Experiencing physical pain.

Experiencing emotional pain.

Being threatened with physical or emotional pain by someone or something.

Having an important or pleasurable activity interrupted, postponed, or stopped.

Not obtaining something you want (which another person has).


Interpretations That Prompt Feelings of Anger

Expecting pain.

Feeling that you have been treated unfairly.

Believing that things should be different.

Rigidly thinking “I’m right.”

Judging that the situation is illegitimate, wrong, or unfair.

Ruminating about the event that set off the anger in the first place, or in the past.


Experiencing the Emotion of Anger

Feeling incoherent.

Feeling out of control.

Feeling extremely emotional.

Feeling tightness or rigidity in your body.

Feeling your face flush or get hot.

Feeling nervous tension, anxiety or discomfort.

Feeling like you are going to explode.

Muscles tightening. .

Teeth clamping together, mouth tightening.

Crying; being unable to stop tears.

Wanting to hit, bang the wall, throw something, blow up.
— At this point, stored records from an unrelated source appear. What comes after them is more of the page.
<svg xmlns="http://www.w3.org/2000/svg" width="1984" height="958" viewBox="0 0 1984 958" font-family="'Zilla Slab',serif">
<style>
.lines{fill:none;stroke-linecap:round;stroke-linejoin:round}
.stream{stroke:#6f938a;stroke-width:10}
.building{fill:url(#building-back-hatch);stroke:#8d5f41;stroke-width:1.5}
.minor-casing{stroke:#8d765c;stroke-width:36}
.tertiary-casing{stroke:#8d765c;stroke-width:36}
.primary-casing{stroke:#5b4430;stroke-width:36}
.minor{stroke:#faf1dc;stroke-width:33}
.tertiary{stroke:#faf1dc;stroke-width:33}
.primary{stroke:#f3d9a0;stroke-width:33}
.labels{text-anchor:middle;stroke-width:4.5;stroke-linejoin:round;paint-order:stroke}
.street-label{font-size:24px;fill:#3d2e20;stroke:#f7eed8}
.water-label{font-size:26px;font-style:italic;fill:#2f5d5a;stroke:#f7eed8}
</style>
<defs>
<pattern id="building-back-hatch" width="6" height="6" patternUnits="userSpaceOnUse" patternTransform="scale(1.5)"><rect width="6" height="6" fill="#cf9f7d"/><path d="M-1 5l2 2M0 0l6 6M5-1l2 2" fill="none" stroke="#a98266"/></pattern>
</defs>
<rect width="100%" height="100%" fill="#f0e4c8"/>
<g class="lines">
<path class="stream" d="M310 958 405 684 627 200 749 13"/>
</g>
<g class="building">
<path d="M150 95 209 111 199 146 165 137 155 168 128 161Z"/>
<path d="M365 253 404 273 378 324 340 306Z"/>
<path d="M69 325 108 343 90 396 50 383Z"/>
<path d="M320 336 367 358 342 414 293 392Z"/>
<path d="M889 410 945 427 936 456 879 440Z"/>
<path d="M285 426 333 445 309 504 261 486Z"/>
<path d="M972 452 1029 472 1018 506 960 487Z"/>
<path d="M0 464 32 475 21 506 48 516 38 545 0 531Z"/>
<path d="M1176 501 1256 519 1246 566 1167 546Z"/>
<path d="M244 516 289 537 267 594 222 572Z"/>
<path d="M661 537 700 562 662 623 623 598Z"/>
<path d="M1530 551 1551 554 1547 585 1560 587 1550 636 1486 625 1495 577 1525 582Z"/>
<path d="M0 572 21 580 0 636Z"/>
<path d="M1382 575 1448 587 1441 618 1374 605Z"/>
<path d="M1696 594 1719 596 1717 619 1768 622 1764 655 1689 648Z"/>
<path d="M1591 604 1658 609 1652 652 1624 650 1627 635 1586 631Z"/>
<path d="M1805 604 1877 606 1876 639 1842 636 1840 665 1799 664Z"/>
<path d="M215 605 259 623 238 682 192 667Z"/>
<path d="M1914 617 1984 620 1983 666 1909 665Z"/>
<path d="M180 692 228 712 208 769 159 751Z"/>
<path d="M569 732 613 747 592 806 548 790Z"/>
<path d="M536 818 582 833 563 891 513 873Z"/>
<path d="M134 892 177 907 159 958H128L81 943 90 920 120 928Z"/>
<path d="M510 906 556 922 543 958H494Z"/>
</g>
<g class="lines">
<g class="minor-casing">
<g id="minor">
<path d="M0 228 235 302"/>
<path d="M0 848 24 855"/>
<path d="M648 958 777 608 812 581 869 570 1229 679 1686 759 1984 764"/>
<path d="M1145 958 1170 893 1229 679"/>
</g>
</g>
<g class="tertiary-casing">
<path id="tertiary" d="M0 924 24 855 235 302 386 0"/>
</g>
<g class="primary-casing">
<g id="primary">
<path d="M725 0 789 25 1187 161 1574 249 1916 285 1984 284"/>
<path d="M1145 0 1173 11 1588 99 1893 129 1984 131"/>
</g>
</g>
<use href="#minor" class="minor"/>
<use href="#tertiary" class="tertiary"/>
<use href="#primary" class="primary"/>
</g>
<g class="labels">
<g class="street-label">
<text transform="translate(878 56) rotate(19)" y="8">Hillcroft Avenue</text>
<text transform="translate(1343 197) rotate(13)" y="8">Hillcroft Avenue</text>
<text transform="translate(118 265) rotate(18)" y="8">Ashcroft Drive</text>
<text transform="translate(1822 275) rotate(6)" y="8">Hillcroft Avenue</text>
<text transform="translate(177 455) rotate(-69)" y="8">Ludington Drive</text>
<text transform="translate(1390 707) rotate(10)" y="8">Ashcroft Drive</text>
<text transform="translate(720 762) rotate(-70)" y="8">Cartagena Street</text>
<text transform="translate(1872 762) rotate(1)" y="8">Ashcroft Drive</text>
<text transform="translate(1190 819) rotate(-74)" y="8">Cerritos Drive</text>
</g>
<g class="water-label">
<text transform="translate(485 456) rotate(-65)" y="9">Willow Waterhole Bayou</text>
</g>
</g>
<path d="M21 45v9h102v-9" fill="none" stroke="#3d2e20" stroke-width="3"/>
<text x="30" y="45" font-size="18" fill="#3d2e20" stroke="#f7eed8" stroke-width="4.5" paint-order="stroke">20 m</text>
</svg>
Expressing and Acting on Anger

Frowning or not smiling; mean or unpleasant facial expression.

Gritting or showing your teeth in an unfriendly manner.


A red or flushed face.

Verbally attacking the cause of your anger; criticizing.

Physically attacking the cause of your anger.

Using obscenities or cursing.

U sing a loud voice, yelling, screaming, or shouting.

Complaining or bitching; talking about how lousy things are.

Clenching your hands or fists.

Making aggressive or threatening gestures.

Pounding on something, throwing things, breaking things.

Walking heavily or stomping; slamming doors, walking out.

Brooding or withdrawing from contract with others.


After effects of Anger

Narrowing of attention.

Attending only to the situation making you angry.

Ruminating about the situation making you angry and not being able to think of anything else.

Remembering and ruminating about other situations that have made you angry in the past.

Imagining future situations that will make you angry.

Depersonalization, dissociative experience, numbness.

Intense shame, fear, or other negative emotions.